Abstract

Air insufflation during colonoscopy is considered the standard method in most endoscopic centers. Notably, several studies have reported reduced abdominal pain after colonoscopy with CO2 insufflation in unsedated and in lightly sedated patients. The present study was designed to assess the efficacy of CO2 insufflation after colonoscopy in moderately and deeply sedated patients.

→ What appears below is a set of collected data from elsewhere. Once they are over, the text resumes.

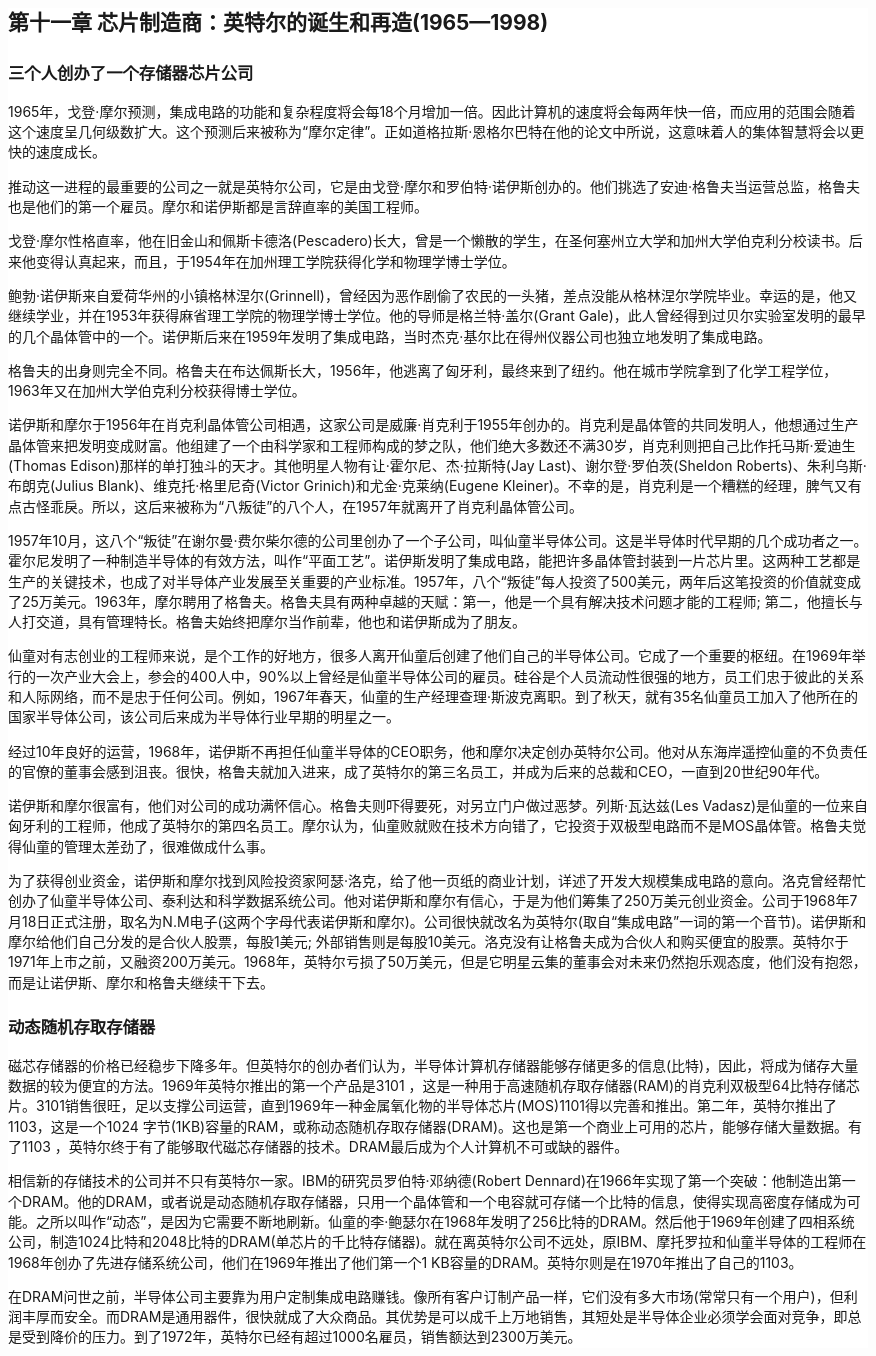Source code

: ## 第十一章 芯片制造商：英特尔的诞生和再造(1965—1998)

### 三个人创办了一个存储器芯片公司

1965年，戈登·摩尔预测，集成电路的功能和复杂程度将会每18个月增加一倍。因此计算机的速度将会每两年快一倍，而应用的范围会随着这个速度呈几何级数扩大。这个预测后来被称为“摩尔定律”。正如道格拉斯·恩格尔巴特在他的论文中所说，这意味着人的集体智慧将会以更快的速度成长。

推动这一进程的最重要的公司之一就是英特尔公司，它是由戈登·摩尔和罗伯特·诺伊斯创办的。他们挑选了安迪·格鲁夫当运营总监，格鲁夫也是他们的第一个雇员。摩尔和诺伊斯都是言辞直率的美国工程师。

戈登·摩尔性格直率，他在旧金山和佩斯卡德洛(Pescadero)长大，曾是一个懒散的学生，在圣何塞州立大学和加州大学伯克利分校读书。后来他变得认真起来，而且，于1954年在加州理工学院获得化学和物理学博士学位。

鲍勃·诺伊斯来自爱荷华州的小镇格林涅尔(Grinnell)，曾经因为恶作剧偷了农民的一头猪，差点没能从格林涅尔学院毕业。幸运的是，他又继续学业，并在1953年获得麻省理工学院的物理学博士学位。他的导师是格兰特·盖尔(Grant Gale)，此人曾经得到过贝尔实验室发明的最早的几个晶体管中的一个。诺伊斯后来在1959年发明了集成电路，当时杰克·基尔比在得州仪器公司也独立地发明了集成电路。

格鲁夫的出身则完全不同。格鲁夫在布达佩斯长大，1956年，他逃离了匈牙利，最终来到了纽约。他在城市学院拿到了化学工程学位，1963年又在加州大学伯克利分校获得博士学位。

诺伊斯和摩尔于1956年在肖克利晶体管公司相遇，这家公司是威廉·肖克利于1955年创办的。肖克利是晶体管的共同发明人，他想通过生产晶体管来把发明变成财富。他组建了一个由科学家和工程师构成的梦之队，他们绝大多数还不满30岁，肖克利则把自己比作托马斯·爱迪生(Thomas Edison)那样的单打独斗的天才。其他明星人物有让·霍尔尼、杰·拉斯特(Jay Last)、谢尔登·罗伯茨(Sheldon Roberts)、朱利乌斯·布朗克(Julius Blank)、维克托·格里尼奇(Victor Grinich)和尤金·克莱纳(Eugene Kleiner)。不幸的是，肖克利是一个糟糕的经理，脾气又有点古怪乖戾。所以，这后来被称为“八叛徒”的八个人，在1957年就离开了肖克利晶体管公司。

1957年10月，这八个“叛徒”在谢尔曼·费尔柴尔德的公司里创办了一个子公司，叫仙童半导体公司。这是半导体时代早期的几个成功者之一。霍尔尼发明了一种制造半导体的有效方法，叫作“平面工艺”。诺伊斯发明了集成电路，能把许多晶体管封装到一片芯片里。这两种工艺都是生产的关键技术，也成了对半导体产业发展至关重要的产业标准。1957年，八个“叛徒”每人投资了500美元，两年后这笔投资的价值就变成了25万美元。1963年，摩尔聘用了格鲁夫。格鲁夫具有两种卓越的天赋：第一，他是一个具有解决技术问题才能的工程师; 第二，他擅长与人打交道，具有管理特长。格鲁夫始终把摩尔当作前辈，他也和诺伊斯成为了朋友。

仙童对有志创业的工程师来说，是个工作的好地方，很多人离开仙童后创建了他们自己的半导体公司。它成了一个重要的枢纽。在1969年举行的一次产业大会上，参会的400人中，90%以上曾经是仙童半导体公司的雇员。硅谷是个人员流动性很强的地方，员工们忠于彼此的关系和人际网络，而不是忠于任何公司。例如，1967年春天，仙童的生产经理查理·斯波克离职。到了秋天，就有35名仙童员工加入了他所在的国家半导体公司，该公司后来成为半导体行业早期的明星之一。

经过10年良好的运营，1968年，诺伊斯不再担任仙童半导体的CEO职务，他和摩尔决定创办英特尔公司。他对从东海岸遥控仙童的不负责任的官僚的董事会感到沮丧。很快，格鲁夫就加入进来，成了英特尔的第三名员工，并成为后来的总裁和CEO，一直到20世纪90年代。

诺伊斯和摩尔很富有，他们对公司的成功满怀信心。格鲁夫则吓得要死，对另立门户做过恶梦。列斯·瓦达兹(Les Vadasz)是仙童的一位来自匈牙利的工程师，他成了英特尔的第四名员工。摩尔认为，仙童败就败在技术方向错了，它投资于双极型电路而不是MOS晶体管。格鲁夫觉得仙童的管理太差劲了，很难做成什么事。

为了获得创业资金，诺伊斯和摩尔找到风险投资家阿瑟·洛克，给了他一页纸的商业计划，详述了开发大规模集成电路的意向。洛克曾经帮忙创办了仙童半导体公司、泰利达和科学数据系统公司。他对诺伊斯和摩尔有信心，于是为他们筹集了250万美元创业资金。公司于1968年7月18日正式注册，取名为N.M电子(这两个字母代表诺伊斯和摩尔)。公司很快就改名为英特尔(取自“集成电路”一词的第一个音节)。诺伊斯和摩尔给他们自己分发的是合伙人股票，每股1美元; 外部销售则是每股10美元。洛克没有让格鲁夫成为合伙人和购买便宜的股票。英特尔于1971年上市之前，又融资200万美元。1968年，英特尔亏损了50万美元，但是它明星云集的董事会对未来仍然抱乐观态度，他们没有抱怨，而是让诺伊斯、摩尔和格鲁夫继续干下去。

### 动态随机存取存储器

磁芯存储器的价格已经稳步下降多年。但英特尔的创办者们认为，半导体计算机存储器能够存储更多的信息(比特)，因此，将成为储存大量数据的较为便宜的方法。1969年英特尔推出的第一个产品是3101 ，这是一种用于高速随机存取存储器(RAM)的肖克利双极型64比特存储芯片。3101销售很旺，足以支撑公司运营，直到1969年一种金属氧化物的半导体芯片(MOS)1101得以完善和推出。第二年，英特尔推出了1103，这是一个1024 字节(1KB)容量的RAM，或称动态随机存取存储器(DRAM)。这也是第一个商业上可用的芯片，能够存储大量数据。有了1103 ，英特尔终于有了能够取代磁芯存储器的技术。DRAM最后成为个人计算机不可或缺的器件。

相信新的存储技术的公司并不只有英特尔一家。IBM的研究员罗伯特·邓纳德(Robert Dennard)在1966年实现了第一个突破：他制造出第一个DRAM。他的DRAM，或者说是动态随机存取存储器，只用一个晶体管和一个电容就可存储一个比特的信息，使得实现高密度存储成为可能。之所以叫作“动态”，是因为它需要不断地刷新。仙童的李·鲍瑟尔在1968年发明了256比特的DRAM。然后他于1969年创建了四相系统公司，制造1024比特和2048比特的DRAM(单芯片的千比特存储器)。就在离英特尔公司不远处，原IBM、摩托罗拉和仙童半导体的工程师在1968年创办了先进存储系统公司，他们在1969年推出了他们第一个1 KB容量的DRAM。英特尔则是在1970年推出了自己的1103。

在DRAM问世之前，半导体公司主要靠为用户定制集成电路赚钱。像所有客户订制产品一样，它们没有多大市场(常常只有一个用户)，但利润丰厚而安全。而DRAM是通用器件，很快就成了大众商品。其优势是可以成千上万地销售，其短处是半导体企业必须学会面对竞争，即总是受到降价的压力。到了1972年，英特尔已经有超过1000名雇员，销售额达到2300万美元。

We also evaluated whether CO2 insufflation increases patients' compliance for colorectal cancer screening. A total of 300 consecutive patients allocated to colonoscopy were randomly assigned to either CO2 or air insufflation. Propofol was titrated to a level of deep sedation and propofol combined with midazolam was used for moderate sedation. Post-interventional pain levels and satisfaction with the procedure were registered on a 10-point visual analog scale. Compliance for colorectal cancer screening was ascertained separately. CO2 insufflation was used during colonoscopy in 157 patients; conventional air was used in 143 patients. The two groups were comparable with regard to age, sex and body mass index. Neither major nor minor complications were observed. Pain sensation was significantly lower in the CO2 group at 15 min, 30 min and 6 h after colonoscopy (P<0.01); at 12 h no difference was observed. In contrast, levels of patient satisfaction did not show any significant difference. Voluntary colorectal cancer screening appeared not to be influenced by the type of insufflation gas used. CO2 insufflation in deeply and moderately sedated patients during colonoscopy has no impact on patients' satisfaction with the procedure or on their attitude to voluntary colorectal cancer screening. However, the use of CO2 insufflation significantly diminishes abdominal pain after colonoscopy.